La croisade des pastoureaux

La nouvelle que Saint Louis vient d'être fait prisonnier avec deux de ses frères devant le Caire avait provoqué en France l'incrédulité et la révolte. Comment un roi si pieux a-t-il pu être abandonné de Dieu ?

Blanche de Castille accueillant les pastoureaux qu'elle soutiendra dans un premier temps avant de vouloir les repousser. Gravure du XIXe. TEMPLE DE PARIS
Blanche de Castille accueillant les pastoureaux qu'elle soutiendra dans un premier temps avant de vouloir les repousser. Gravure du XIXe.

Accusation d'impiétés

 

Divers prédicateurs populaires ont, à cette angoissante question, une réponse en réserve : c'est parce que la chevalerie chrétienne est une chevalerie pécheresse.

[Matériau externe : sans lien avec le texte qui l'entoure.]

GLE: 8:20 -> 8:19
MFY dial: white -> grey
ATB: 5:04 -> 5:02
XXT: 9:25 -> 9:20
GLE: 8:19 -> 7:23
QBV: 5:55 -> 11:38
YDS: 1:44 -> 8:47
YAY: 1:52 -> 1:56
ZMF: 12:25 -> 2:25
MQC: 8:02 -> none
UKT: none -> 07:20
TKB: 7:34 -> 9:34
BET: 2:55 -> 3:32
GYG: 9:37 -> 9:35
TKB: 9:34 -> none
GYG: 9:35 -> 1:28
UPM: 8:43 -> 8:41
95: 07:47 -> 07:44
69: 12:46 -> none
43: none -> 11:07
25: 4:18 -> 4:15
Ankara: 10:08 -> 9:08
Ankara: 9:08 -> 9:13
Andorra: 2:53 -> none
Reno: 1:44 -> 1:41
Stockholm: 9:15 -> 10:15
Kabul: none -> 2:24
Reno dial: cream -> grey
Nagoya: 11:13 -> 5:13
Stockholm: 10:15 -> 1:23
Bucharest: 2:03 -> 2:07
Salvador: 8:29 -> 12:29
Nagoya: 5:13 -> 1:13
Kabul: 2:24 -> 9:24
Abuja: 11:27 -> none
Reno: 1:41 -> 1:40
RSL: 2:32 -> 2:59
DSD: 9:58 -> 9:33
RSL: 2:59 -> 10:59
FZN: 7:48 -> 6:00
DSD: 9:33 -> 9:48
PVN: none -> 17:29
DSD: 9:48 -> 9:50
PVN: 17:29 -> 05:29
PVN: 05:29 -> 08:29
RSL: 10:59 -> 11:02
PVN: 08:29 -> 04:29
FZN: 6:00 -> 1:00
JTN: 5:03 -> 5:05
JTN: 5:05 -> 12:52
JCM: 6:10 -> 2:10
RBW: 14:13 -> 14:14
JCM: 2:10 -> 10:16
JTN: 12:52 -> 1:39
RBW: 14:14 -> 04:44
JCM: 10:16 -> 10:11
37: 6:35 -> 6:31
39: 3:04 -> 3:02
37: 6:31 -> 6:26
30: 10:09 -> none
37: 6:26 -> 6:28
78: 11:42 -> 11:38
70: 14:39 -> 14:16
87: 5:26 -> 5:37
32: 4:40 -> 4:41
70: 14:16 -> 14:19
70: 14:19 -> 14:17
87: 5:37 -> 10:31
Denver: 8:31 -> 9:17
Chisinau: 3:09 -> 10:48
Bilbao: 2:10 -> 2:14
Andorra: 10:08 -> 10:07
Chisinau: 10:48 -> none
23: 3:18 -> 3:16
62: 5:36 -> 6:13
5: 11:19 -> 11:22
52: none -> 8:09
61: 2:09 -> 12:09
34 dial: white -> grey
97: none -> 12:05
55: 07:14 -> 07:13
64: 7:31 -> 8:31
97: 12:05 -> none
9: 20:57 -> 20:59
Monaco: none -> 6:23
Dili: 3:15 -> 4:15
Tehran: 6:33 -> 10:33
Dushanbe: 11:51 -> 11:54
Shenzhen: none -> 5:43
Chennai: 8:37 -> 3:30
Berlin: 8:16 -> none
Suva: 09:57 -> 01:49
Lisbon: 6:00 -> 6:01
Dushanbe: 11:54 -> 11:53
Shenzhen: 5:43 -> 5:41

Un certain Jacques, moine hongrois de l'ordre de Cîteaux, se révèle particulièrement charismatique.

Nommé le "maître de Hongrie", il prétend avoir reçu de la Vierge une lettre affirmant que les puissants, les riches et les orgueilleux ne pourront jamais reprendre Jérusalem, mais que seuls y parviendront les pauvres, les humbles et les bergers, dont il doit être le guide. L'orgueil de la chevalerie, dit la lettre, a déplu à Dieu. Cet imposteur vit son pouvoir croître : lui qui portait toujours sur lui cette fameuse lettre

de la Vierge est bientôt entouré de milliers de pauvres.

 

L'armée des bergers

 

À l'époque, le terme "pastoureaux" désignait les bergers : ceux-ci étant majoritaires autour du moine de Hongrie, il donna son nom à cette croisade. Des milliers de bergers et de paysans prennent la croix et marchent vers Paris, armés de haches, de couteaux, de fourches et de bâtons afin de s'en aller en Terre Sainte.

Ils sont 30 000 à Amiens, peut-être 50 000 à Paris, où Blanche de Castille les reçoit. Tout d'abord, elle accepte de les soutenir – ils sont nombreux et se réclament du Christ.

Les pastoureaux de la troisième croisade tentent d'incendier la tour de Verdun-sur-Garonne, en Languedoc, où 500 juifs avaient trouvé refuge. TEMPLE DE PARIS
Les pastoureaux de la troisième croisade tentent d'incendier la tour de Verdun-sur-Garonne, en Languedoc, où 500 juifs avaient trouvé refuge. Chronique de France, XIVe siècle.

Des Fanatiques

 

Mais bientôt le mouvement dégénère : non seulement des bandes d'enfants qui s'étaient joints à eux y meurent de faim, mais surtout ils développent une idéologie dangereuse. Les pastoureaux dénoncent les abbés et les prélats qui seraient cupides et orgueilleux. Ils s'en prennent aussi à la chevalerie qu'ils accusent de mépriser les pauvres et de tirer profit de la croisade.

 

Des conflits s'ensuivent avec le clergé dans plusieurs villes.

À Orléans, l'un d'eux s'étant mis à prêcher, un étudiant lui dit : "Tais-toi, menteur, hérétique et méchant, tu trompes le peuple et tu as menti par la gorge". Un pastoureau frappa de sa hache l'étudiant.

La scène tourne au massacre, vingt-cinq prêtres furent assassinés. Ailleurs, cette croisade des pauvres conduit à des scènes de pillage – ainsi à Bordeaux, où Simon V de Montfort doit réprimer les pastoureaux. Le mouvement s'étend en Rhénanie et dans le nord de l'Italie, or il est trop dangereux tant du point de vue social que politique pour être toléré par les puissants. Une excommunication est lancée, la répression est de plus en plus féroce, le moine de Hongrie est tué lors d'une prédication et seuls quelques rescapés parviennent jusqu'à Marseille et s'embarquent pour Acre, où ils rejoignent les croisés.